:: Dataset entries ::
+===+
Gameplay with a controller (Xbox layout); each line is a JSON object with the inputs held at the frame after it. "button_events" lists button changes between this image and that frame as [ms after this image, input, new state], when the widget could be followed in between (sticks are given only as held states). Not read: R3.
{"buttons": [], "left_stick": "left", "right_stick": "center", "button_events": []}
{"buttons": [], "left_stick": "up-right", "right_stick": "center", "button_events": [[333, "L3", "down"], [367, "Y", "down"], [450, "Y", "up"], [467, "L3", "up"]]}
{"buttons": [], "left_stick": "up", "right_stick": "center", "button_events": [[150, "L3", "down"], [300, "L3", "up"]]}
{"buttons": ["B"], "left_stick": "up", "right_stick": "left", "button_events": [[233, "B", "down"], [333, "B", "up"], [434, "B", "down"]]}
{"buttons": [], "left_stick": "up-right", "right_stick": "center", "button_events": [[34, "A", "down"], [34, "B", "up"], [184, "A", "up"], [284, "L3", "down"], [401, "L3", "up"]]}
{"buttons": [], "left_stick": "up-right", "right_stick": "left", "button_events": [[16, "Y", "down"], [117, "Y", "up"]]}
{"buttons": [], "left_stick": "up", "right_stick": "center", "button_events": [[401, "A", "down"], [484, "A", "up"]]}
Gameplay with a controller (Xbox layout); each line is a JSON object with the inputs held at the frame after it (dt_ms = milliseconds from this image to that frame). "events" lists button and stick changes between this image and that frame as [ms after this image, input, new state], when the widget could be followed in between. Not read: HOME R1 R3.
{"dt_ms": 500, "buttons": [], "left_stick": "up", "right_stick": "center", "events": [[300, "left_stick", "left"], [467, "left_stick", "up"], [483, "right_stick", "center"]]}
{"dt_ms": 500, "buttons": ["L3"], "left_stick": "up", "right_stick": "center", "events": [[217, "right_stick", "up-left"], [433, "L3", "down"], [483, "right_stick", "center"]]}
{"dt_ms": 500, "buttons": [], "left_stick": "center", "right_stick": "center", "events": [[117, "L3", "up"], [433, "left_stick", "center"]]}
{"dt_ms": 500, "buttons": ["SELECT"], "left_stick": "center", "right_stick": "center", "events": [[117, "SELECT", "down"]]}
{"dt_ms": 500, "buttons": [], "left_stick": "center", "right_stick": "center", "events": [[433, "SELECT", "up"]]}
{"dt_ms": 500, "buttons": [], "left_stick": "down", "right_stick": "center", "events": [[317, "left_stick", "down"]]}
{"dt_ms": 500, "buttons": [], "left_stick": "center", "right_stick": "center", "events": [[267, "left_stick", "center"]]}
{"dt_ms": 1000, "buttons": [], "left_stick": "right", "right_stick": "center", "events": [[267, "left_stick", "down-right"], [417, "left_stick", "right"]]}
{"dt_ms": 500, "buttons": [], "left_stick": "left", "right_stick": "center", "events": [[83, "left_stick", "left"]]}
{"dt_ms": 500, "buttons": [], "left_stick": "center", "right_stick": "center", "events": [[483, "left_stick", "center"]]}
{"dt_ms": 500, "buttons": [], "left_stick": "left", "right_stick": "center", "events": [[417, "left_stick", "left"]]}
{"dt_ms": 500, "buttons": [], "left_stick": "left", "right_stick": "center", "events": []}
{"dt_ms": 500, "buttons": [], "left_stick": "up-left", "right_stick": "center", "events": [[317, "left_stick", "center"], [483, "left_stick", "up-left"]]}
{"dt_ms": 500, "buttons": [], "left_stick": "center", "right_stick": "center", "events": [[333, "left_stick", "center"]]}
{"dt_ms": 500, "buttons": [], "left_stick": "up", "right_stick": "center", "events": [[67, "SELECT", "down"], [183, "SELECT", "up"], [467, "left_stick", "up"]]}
+===+
:: What to do ::
Go through the material above line by line and copy it exactly.

:: Exercise output ::
Gameplay with a controller (Xbox layout); each line is a JSON object with the inputs held at the frame after it. "button_events" lists button changes between this image and that frame as [ms after this image, input, new state], when the widget could be followed in between (sticks are given only as held states). Not read: R3.
{"buttons": [], "left_stick": "left", "right_stick": "center", "button_events": []}
{"buttons": [], "left_stick": "up-right", "right_stick": "center", "button_events": [[333, "L3", "down"], [367, "Y", "down"], [450, "Y", "up"], [467, "L3", "up"]]}
{"buttons": [], "left_stick": "up", "right_stick": "center", "button_events": [[150, "L3", "down"], [300, "L3", "up"]]}
{"buttons": ["B"], "left_stick": "up", "right_stick": "left", "button_events": [[233, "B", "down"], [333, "B", "up"], [434, "B", "down"]]}
{"buttons": [], "left_stick": "up-right", "right_stick": "center", "button_events": [[34, "A", "down"], [34, "B", "up"], [184, "A", "up"], [284, "L3", "down"], [401, "L3", "up"]]}
{"buttons": [], "left_stick": "up-right", "right_stick": "left", "button_events": [[16, "Y", "down"], [117, "Y", "up"]]}
{"buttons": [], "left_stick": "up", "right_stick": "center", "button_events": [[401, "A", "down"], [484, "A", "up"]]}
Gameplay with a controller (Xbox layout); each line is a JSON object with the inputs held at the frame after it (dt_ms = milliseconds from this image to that frame). "events" lists button and stick changes between this image and that frame as [ms after this image, input, new state], when the widget could be followed in between. Not read: HOME R1 R3.
{"dt_ms": 500, "buttons": [], "left_stick": "up", "right_stick": "center", "events": [[300, "left_stick", "left"], [467, "left_stick", "up"], [483, "right_stick", "center"]]}
{"dt_ms": 500, "buttons": ["L3"], "left_stick": "up", "right_stick": "center", "events": [[217, "right_stick", "up-left"], [433, "L3", "down"], [483, "right_stick", "center"]]}
{"dt_ms": 500, "buttons": [], "left_stick": "center", "right_stick": "center", "events": [[117, "L3", "up"], [433, "left_stick", "center"]]}
{"dt_ms": 500, "buttons": ["SELECT"], "left_stick": "center", "right_stick": "center", "events": [[117, "SELECT", "down"]]}
{"dt_ms": 500, "buttons": [], "left_stick": "center", "right_stick": "center", "events": [[433, "SELECT", "up"]]}
{"dt_ms": 500, "buttons": [], "left_stick": "down", "right_stick": "center", "events": [[317, "left_stick", "down"]]}
{"dt_ms": 500, "buttons": [], "left_stick": "center", "right_stick": "center", "events": [[267, "left_stick", "center"]]}
{"dt_ms": 1000, "buttons": [], "left_stick": "right", "right_stick": "center", "events": [[267, "left_stick", "down-right"], [417, "left_stick", "right"]]}
{"dt_ms": 500, "buttons": [], "left_stick": "left", "right_stick": "center", "events": [[83, "left_stick", "left"]]}
{"dt_ms": 500, "buttons": [], "left_stick": "center", "right_stick": "center", "events": [[483, "left_stick", "center"]]}
{"dt_ms": 500, "buttons": [], "left_stick": "left", "right_stick": "center", "events": [[417, "left_stick", "left"]]}
{"dt_ms": 500, "buttons": [], "left_stick": "left", "right_stick": "center", "events": []}
{"dt_ms": 500, "buttons": [], "left_stick": "up-left", "right_stick": "center", "events": [[317, "left_stick", "center"], [483, "left_stick", "up-left"]]}
{"dt_ms": 500, "buttons": [], "left_stick": "center", "right_stick": "center", "events": [[333, "left_stick", "center"]]}
{"dt_ms": 500, "buttons": [], "left_stick": "up", "right_stick": "center", "events": [[67, "SELECT", "down"], [183, "SELECT", "up"], [467, "left_stick", "up"]]}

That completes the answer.